─── Raw data
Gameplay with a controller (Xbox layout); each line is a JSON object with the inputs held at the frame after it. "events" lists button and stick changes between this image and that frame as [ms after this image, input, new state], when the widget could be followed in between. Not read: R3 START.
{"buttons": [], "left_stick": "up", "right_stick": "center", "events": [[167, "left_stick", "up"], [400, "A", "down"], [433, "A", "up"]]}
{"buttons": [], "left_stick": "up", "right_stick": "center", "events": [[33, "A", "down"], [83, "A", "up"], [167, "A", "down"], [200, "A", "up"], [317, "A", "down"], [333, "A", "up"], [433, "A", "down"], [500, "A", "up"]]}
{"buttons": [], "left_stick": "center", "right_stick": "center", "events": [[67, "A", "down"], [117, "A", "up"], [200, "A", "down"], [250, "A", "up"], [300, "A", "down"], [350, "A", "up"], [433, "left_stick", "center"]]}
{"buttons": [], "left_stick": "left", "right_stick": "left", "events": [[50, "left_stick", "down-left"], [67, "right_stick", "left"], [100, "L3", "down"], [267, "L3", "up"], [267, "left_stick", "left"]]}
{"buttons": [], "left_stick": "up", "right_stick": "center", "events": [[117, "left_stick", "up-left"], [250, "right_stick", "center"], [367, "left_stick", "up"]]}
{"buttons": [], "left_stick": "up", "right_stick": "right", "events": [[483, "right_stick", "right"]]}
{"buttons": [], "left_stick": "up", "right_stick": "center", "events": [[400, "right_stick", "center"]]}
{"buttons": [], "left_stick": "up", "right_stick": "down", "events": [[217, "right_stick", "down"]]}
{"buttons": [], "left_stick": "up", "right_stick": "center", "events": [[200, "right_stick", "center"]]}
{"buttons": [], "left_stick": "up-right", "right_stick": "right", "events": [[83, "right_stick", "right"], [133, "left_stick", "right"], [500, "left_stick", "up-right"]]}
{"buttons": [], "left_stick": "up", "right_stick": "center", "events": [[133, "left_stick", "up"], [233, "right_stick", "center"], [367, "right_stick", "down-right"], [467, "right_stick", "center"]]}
──────
What to do = Each record needs to be duplicated exactly as given.

Written solution =
Gameplay with a controller (Xbox layout); each line is a JSON object with the inputs held at the frame after it. "events" lists button and stick changes between this image and that frame as [ms after this image, input, new state], when the widget could be followed in between. Not read: R3 START.
{"buttons": [], "left_stick": "up", "right_stick": "center", "events": [[167, "left_stick", "up"], [400, "A", "down"], [433, "A", "up"]]}
{"buttons": [], "left_stick": "up", "right_stick": "center", "events": [[33, "A", "down"], [83, "A", "up"], [167, "A", "down"], [200, "A", "up"], [317, "A", "down"], [333, "A", "up"], [433, "A", "down"], [500, "A", "up"]]}
{"buttons": [], "left_stick": "center", "right_stick": "center", "events": [[67, "A", "down"], [117, "A", "up"], [200, "A", "down"], [250, "A", "up"], [300, "A", "down"], [350, "A", "up"], [433, "left_stick", "center"]]}
{"buttons": [], "left_stick": "left", "right_stick": "left", "events": [[50, "left_stick", "down-left"], [67, "right_stick", "left"], [100, "L3", "down"], [267, "L3", "up"], [267, "left_stick", "left"]]}
{"buttons": [], "left_stick": "up", "right_stick": "center", "events": [[117, "left_stick", "up-left"], [250, "right_stick", "center"], [367, "left_stick", "up"]]}
{"buttons": [], "left_stick": "up", "right_stick": "right", "events": [[483, "right_stick", "right"]]}
{"buttons": [], "left_stick": "up", "right_stick": "center", "events": [[400, "right_stick", "center"]]}
{"buttons": [], "left_stick": "up", "right_stick": "down", "events": [[217, "right_stick", "down"]]}
{"buttons": [], "left_stick": "up", "right_stick": "center", "events": [[200, "right_stick", "center"]]}
{"buttons": [], "left_stick": "up-right", "right_stick": "right", "events": [[83, "right_stick", "right"], [133, "left_stick", "right"], [500, "left_stick", "up-right"]]}
{"buttons": [], "left_stick": "up", "right_stick": "center", "events": [[133, "left_stick", "up"], [233, "right_stick", "center"], [367, "right_stick", "down-right"], [467, "right_stick", "center"]]}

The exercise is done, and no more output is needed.